Messmer U K, Reimer D M, Reed J C, Brüne B
University of Erlangen-Nürnberg, Faculty of Medicine, Department of Medicine IV, Germany.
FEBS Lett. 1996 Apr 15;384(2):162-6. doi: 10.1016/0014-5793(96)00311-0.
Endogenously generated or exogenously supplied nitric oxide causes cleavage of poly(ADP-ribose) polymerase (PARP) and apoptotic cell death in RAW 264.7 macrophages. With the use of NO donors such as S-nitrosoglutathione or spermine-NO we established that PARP digestion occurs in parallel with DNA fragmentation, and is preceded by accumulation of the tumor suppressor gene product p53. PARP cleavage in response to lipopolysaccharide and interferon-gamma treatment is prevented by NG-monomethyl-L-arginine, thus proving a NO requirement. Endogenous NO generation, p53 accumulation, and PARP degradation occurred prior to the detection of significant chromatin condensation. In contrast, in stable Bcl-2 transfected cells, NO-initiated PARP cleavage was almost completely blocked. Our data implicate PARP as a proteolytic substrate during NO-mediated apoptotic cell death in RAW 264.7 macrophages and establish Bcl-2 as an efficient signal terminator in this process.
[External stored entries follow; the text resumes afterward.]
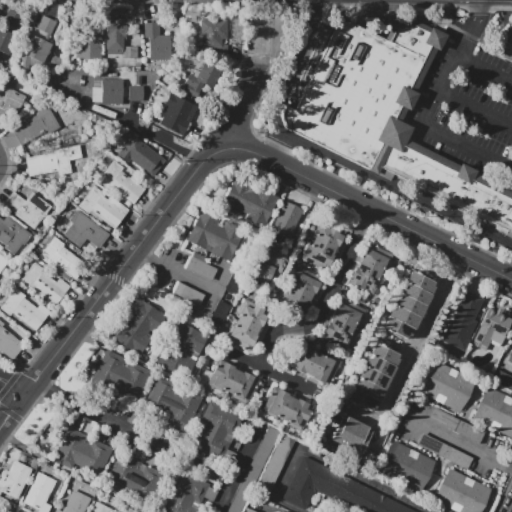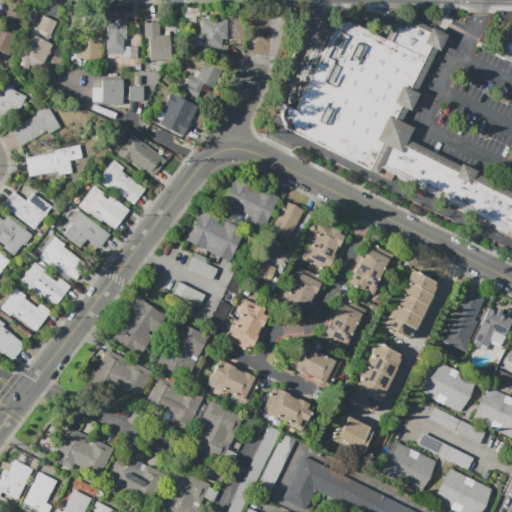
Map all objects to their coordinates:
road: (449, 16)
building: (11, 18)
building: (12, 19)
building: (89, 23)
building: (46, 25)
road: (270, 26)
building: (213, 36)
building: (212, 37)
building: (115, 38)
road: (469, 38)
building: (118, 39)
building: (7, 40)
building: (38, 40)
building: (6, 41)
building: (507, 41)
building: (155, 42)
building: (157, 42)
building: (506, 43)
building: (87, 46)
building: (89, 47)
building: (37, 48)
building: (504, 54)
road: (504, 55)
road: (453, 62)
road: (484, 69)
road: (290, 77)
building: (201, 79)
building: (200, 80)
road: (414, 85)
building: (106, 91)
building: (108, 92)
building: (134, 92)
building: (136, 93)
road: (246, 93)
building: (9, 98)
building: (9, 99)
parking lot: (465, 106)
road: (474, 110)
building: (381, 111)
building: (380, 112)
building: (176, 114)
building: (177, 114)
building: (36, 125)
building: (33, 126)
building: (431, 126)
road: (164, 140)
road: (466, 147)
building: (140, 155)
road: (380, 155)
building: (140, 157)
building: (49, 161)
building: (53, 161)
road: (451, 165)
building: (120, 182)
building: (120, 183)
road: (362, 183)
road: (395, 188)
building: (247, 202)
building: (250, 202)
road: (371, 206)
building: (25, 207)
building: (102, 207)
building: (27, 208)
building: (100, 208)
building: (285, 219)
building: (285, 221)
building: (86, 230)
building: (83, 233)
building: (11, 234)
building: (213, 234)
building: (12, 235)
building: (214, 235)
building: (320, 244)
building: (324, 247)
building: (270, 248)
building: (271, 248)
building: (61, 258)
building: (62, 258)
road: (505, 259)
building: (2, 261)
building: (3, 262)
building: (200, 266)
building: (202, 268)
building: (368, 268)
building: (370, 269)
road: (177, 270)
building: (262, 272)
building: (263, 273)
road: (510, 273)
building: (236, 281)
road: (115, 282)
building: (43, 283)
building: (42, 284)
building: (273, 284)
building: (299, 291)
building: (188, 294)
building: (300, 295)
road: (326, 300)
building: (408, 304)
building: (410, 305)
building: (22, 310)
building: (23, 310)
building: (218, 313)
building: (219, 313)
building: (461, 319)
building: (462, 320)
building: (343, 323)
building: (344, 323)
building: (246, 324)
building: (136, 325)
building: (138, 326)
building: (247, 326)
road: (422, 328)
building: (490, 328)
building: (491, 328)
building: (8, 343)
building: (9, 343)
building: (180, 349)
building: (182, 350)
building: (510, 357)
building: (510, 358)
building: (313, 364)
building: (317, 365)
road: (270, 370)
building: (118, 376)
building: (120, 377)
building: (373, 377)
building: (501, 378)
building: (501, 379)
building: (373, 380)
building: (231, 381)
building: (233, 382)
building: (444, 385)
building: (445, 385)
road: (13, 388)
building: (170, 401)
building: (171, 403)
building: (286, 408)
building: (287, 408)
building: (494, 411)
building: (495, 411)
road: (122, 424)
building: (455, 425)
building: (214, 431)
building: (215, 431)
building: (351, 434)
building: (349, 436)
road: (460, 442)
building: (264, 443)
building: (444, 451)
building: (80, 454)
building: (82, 454)
building: (275, 458)
road: (326, 460)
building: (34, 463)
building: (274, 465)
building: (42, 466)
building: (405, 466)
building: (405, 467)
building: (253, 471)
building: (132, 478)
building: (14, 479)
building: (12, 480)
building: (134, 480)
building: (334, 489)
building: (334, 491)
building: (460, 492)
building: (462, 492)
building: (37, 493)
building: (40, 493)
building: (183, 493)
building: (183, 494)
building: (73, 502)
building: (76, 502)
building: (235, 502)
road: (267, 507)
building: (99, 508)
building: (100, 508)
building: (248, 510)
building: (250, 510)
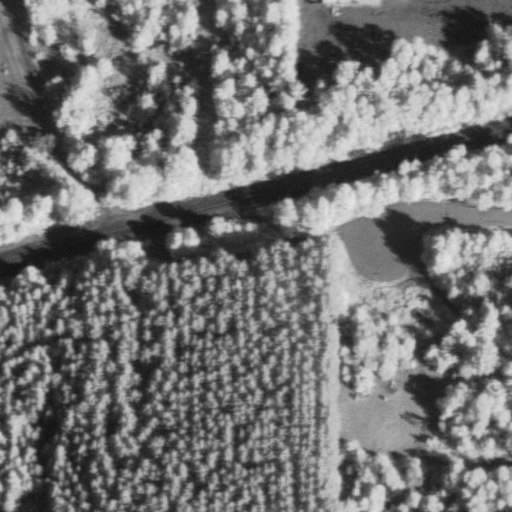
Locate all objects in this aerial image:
railway: (256, 194)
road: (437, 218)
road: (135, 232)
road: (444, 308)
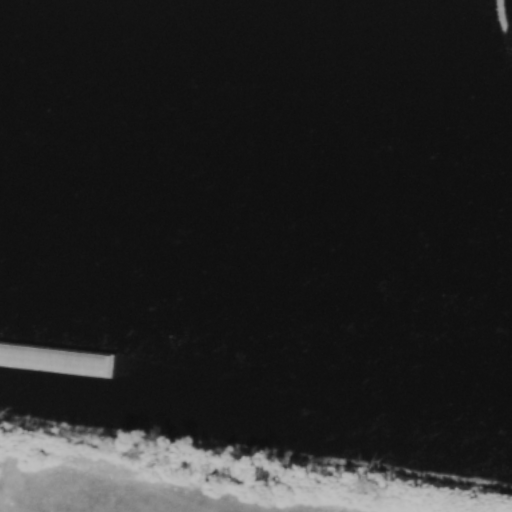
内源性生成或外源性供应的一氧化氮可导致聚(ADP - 核糖)聚合酶(PARP)裂解,并使RAW 264.7巨噬细胞发生凋亡性细胞死亡。使用诸如S - 亚硝基谷胱甘肽或精胺 - NO等一氧化氮供体,我们确定PARP消化与DNA片段化同时发生,并且在肿瘤抑制基因产物p53积累之前发生。NG - 单甲基 - L - 精氨酸可阻止脂多糖和干扰素 - γ处理引起的PARP裂解,从而证明需要一氧化氮。在检测到明显的染色质凝聚之前,就已发生内源性一氧化氮生成、p53积累和PARP降解。相反,在稳定转染Bcl - 2的细胞中,一氧化氮引发的PARP裂解几乎完全被阻断。我们的数据表明PARP是RAW 264.7巨噬细胞中一氧化氮介导的凋亡性细胞死亡过程中的蛋白水解底物,并确定Bcl - 2在此过程中是一种有效的信号终止剂。